Any major home improvement or hardware store should have a tool rental department. Here you will find the sander as well as the appropriate sandpaper for the machine. Sandpaper comes in different levels of abrasion, called grit. Get about three different levels of sandpaper: one course, one medium and one fine. Depeding on the brand, somewhere around 40 grit for the course, 60 for the medium and 80 for the fine will work good. How many of each you get will depend on the size of the room and the condition of the wood. The best thing to do will be to get a little more than you think you may need because if you don't use all of it, you can always return it for a full refund.

How long you rent the sander will once again depend on the size of the room and the condition of the wood. Most stores offer renting the sander for just a few hours or for 24 hours. Most of the time, though, renting it for 24 hours isn't much more than renting it for a few hours. So if you're not sure how long it will take you, just go ahead and rent it for the full 24 hours.
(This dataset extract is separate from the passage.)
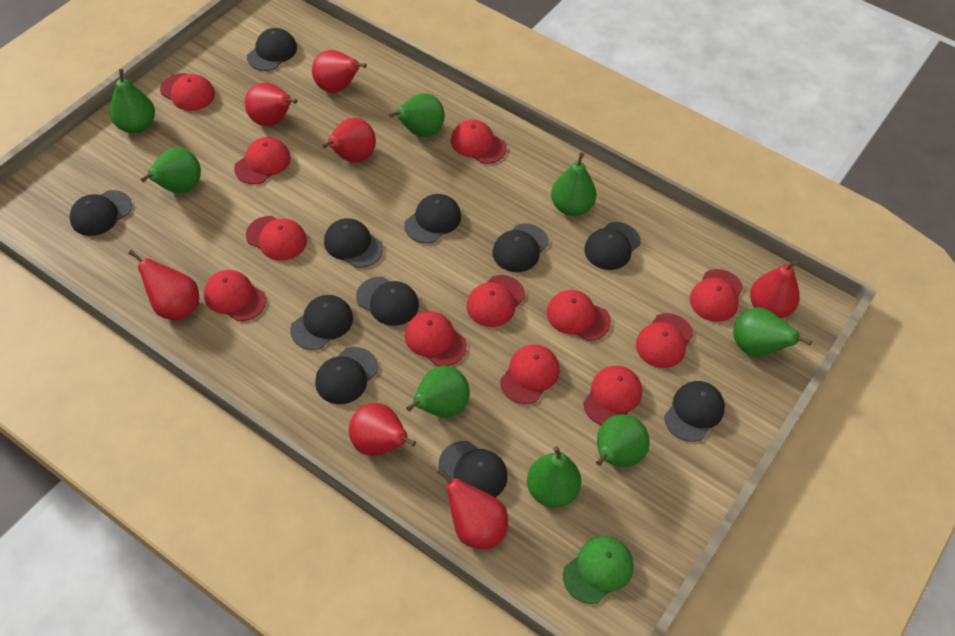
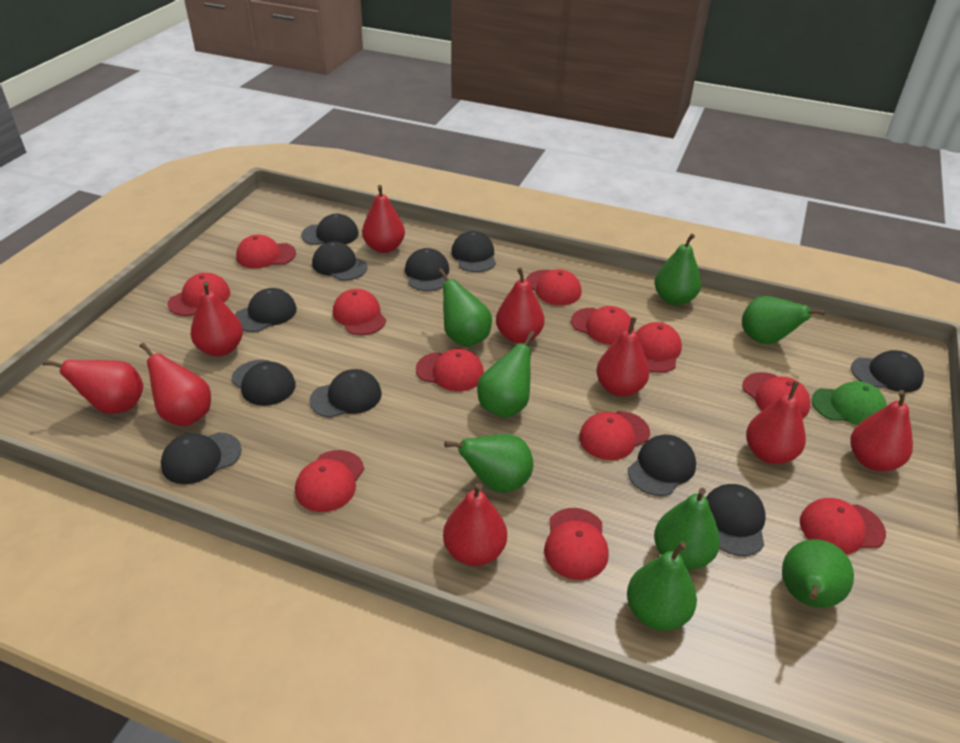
red pear: [128,250,199,320] [245,82,297,126] [312,50,367,93] [323,118,376,162] [349,403,416,456] [437,468,508,549] [750,260,800,318] = 7 -> [42,360,144,414] [140,343,211,426] [190,281,243,356] [362,185,405,253] [443,483,507,566] [496,267,544,343] [596,317,649,397] [746,381,806,464] [850,390,913,471] = 9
Install the sandpaper on the sander

While it mostly depends on what model sander you get, most of the time installing the paper on the sander is simple. Some models may require you to tuck in the paper on the drum and fasten it down with bolts. Most, however, simply require sliding the paper onto the drum which can sometimes take a little muscle to scoot it down.

Using the sander

In up position
In up position
In down position
In down position

Make sure the room you are sanding is clear of all furniture and remove or drive down any nails sticking out of the floor. Plug the sander in and you are ready to go. Before you flip the switch, be aware that your sander has two settings - contolled by a lever on the side of the handle. In the first, the drum is completely clear of the floor in the up position. In the second, the drum is down and making full contact with the floor and when turned on, will be sanding the floor. Make sure before you turn the sander on that the drum is in the up position. Once you flip the switch on, the drum will begin to turn.

Safety Tip

Be sure to wear a dust mask or respirator when working with a drum sander. Sanding with this powerful tool will stir up lots of dust. Be especially careful when working on older homes as many contain harmful substances such as asbestos.

Sanding the floor

To start sanding, first start moving the sander forward while having the drum in the up position. Once you've started moving forward, slowly lower the lever down onto the floor until fully lowered. You will notice once you do this, that the machine will pull itself forward, thereby changing your motion from pushing to pulling back, so be ready for this change. Once you've started getting close to the wall, begin pulling up on the lever to raise the drum off the floor. To sand the other way, begin pulling the sander backwards and slowly lower the drum down. You will notice that pulling will become more difficult once the drum is down, so a little more effort will be required when pulling back. Once you've almost reached the wall, begin pulling up on the drum until its off the floor. Repeat this process going back and forth and at a slight angle to make your way across the room. You will most likely need to turn the machine around and sand from the opposite direction to get the spots you missed from standing behind the sander. Once you've sanded the whole room, it's time to change the sandpaper to a finer grit and do it again and again until you make your way to the last and finest grit sandpaper to sand the floor for the last time. You will now be down to the natural, bare wood, smooth and ready for staining or finishing.